Endings and Beginnings: The IX: Prelude to Sorrow by Andrew P. Weston
With The IX: Prelude to Sorrow (2018), Andrew P. Weston brings the curtain down on his trilogy that started with The IX (2015) and continued with The IX: Exordium of Tears (2016). Driven to near-extinction by the all-devouring Horde, the humanoid Ardenese turned their fate over to an AI called the Architect. The Architect transported human military personnel from all across the ages in hope of finding people with new ideas about how to fight the Horde. In The IX, men of the fabled Roman IX Legion and their Celtic adversaries, along with 19th century US Cavalry, Plains Indians, a British SBS team, and some terrorists are dragged away from Earth just at the moment they are about to die.
The first book introduced the various soldiers as well as the Horde. Utterly alien monsters, at first the Horde seem to exist solely to devour every living thing in their path. As the story unfolds it becomes clear they are a far more complex enemy than the Ardenese and their new allies realize. The most striking of Weston’s achievements in the book is conveying the strangeness of the Horde.

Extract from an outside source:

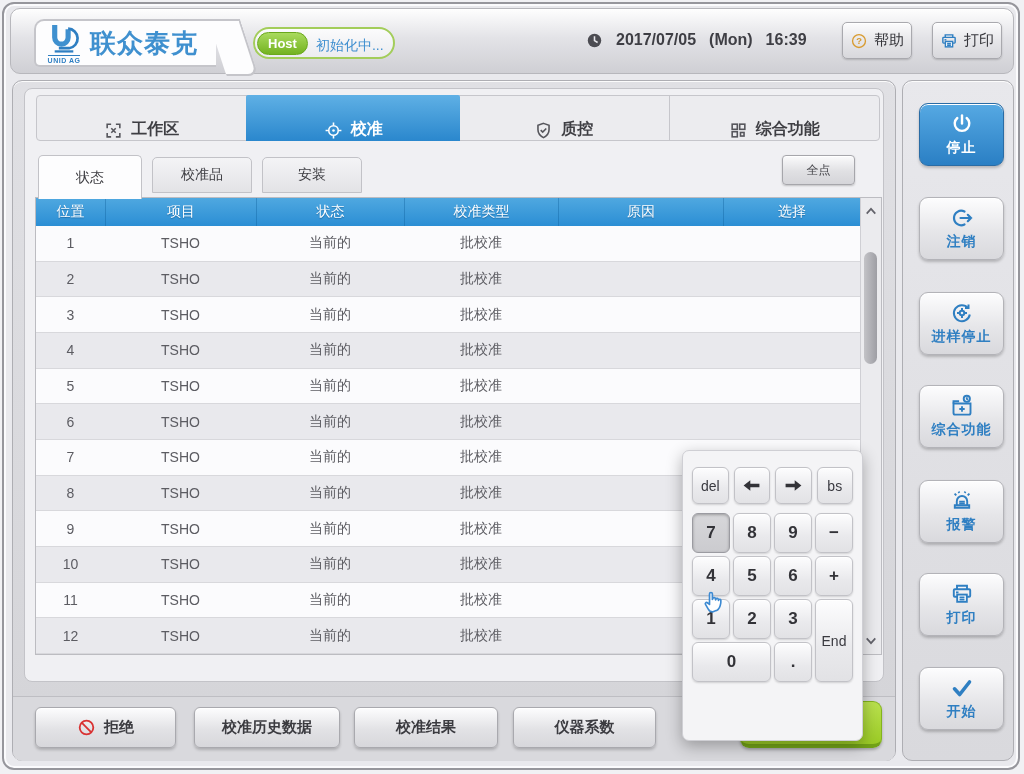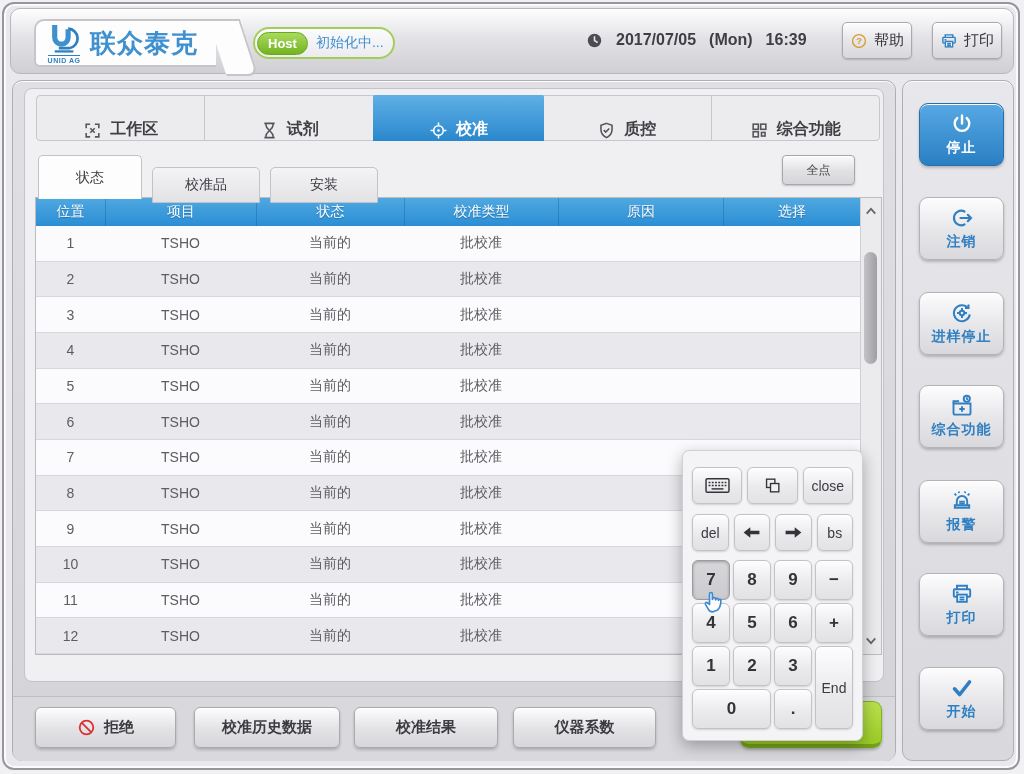"Host" .host-capsule { align-items: center -> flex-end }
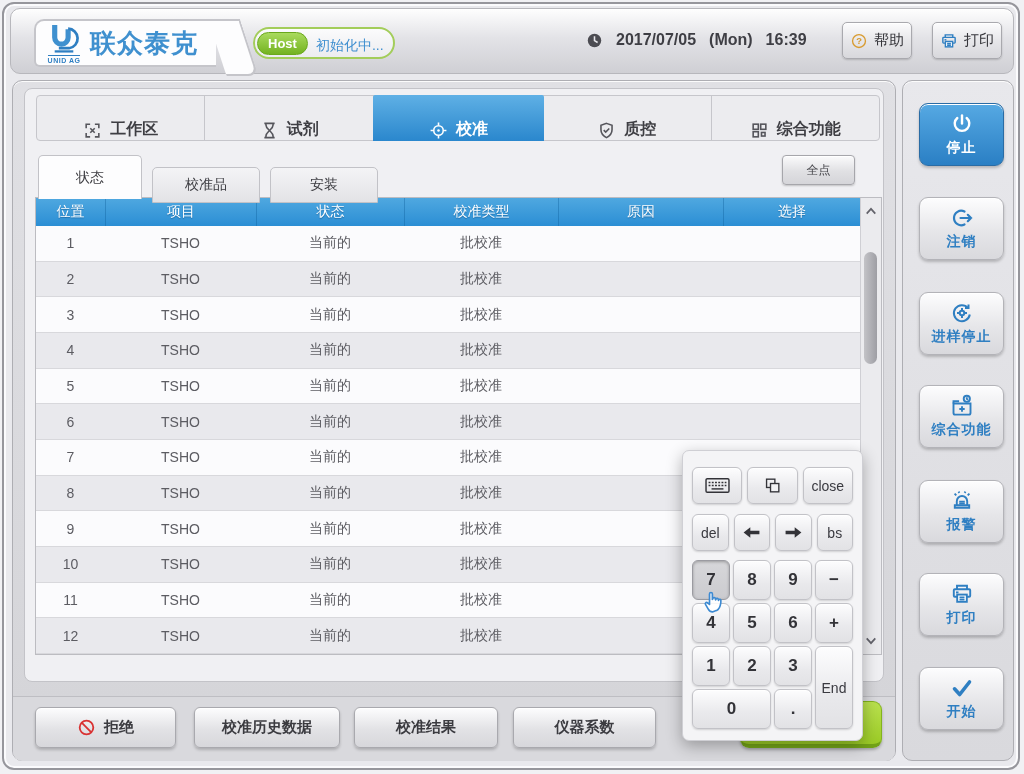"试剂" div.tab { html: <div> <span> <svg> <path></path> <path></path> </svg> </span> <span>试剂</span> </div> -> none }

In the next installment the temporarily victorious humans and Ardenese, warned by the seemingly mystical insights of the leader of the Native American contingent, Stained-With-Blood, launch a massive interstellar attack on the remaining Horde. Filled with massive space battles and planetary-scale destruction, the book is a blast. In the end, despite great losses, it seems the Horde has been finally defeated and the future of a hybrid Ardenese-human civilization has been ensured.
Prelude to Sorrow reveals that the victory thought won was only temporary. In fact, the situation faced in this new book is even worse than that in the beginning of the series. A new enemy, one that threatens not only the Ardenese’s existence but all existence, is revealed.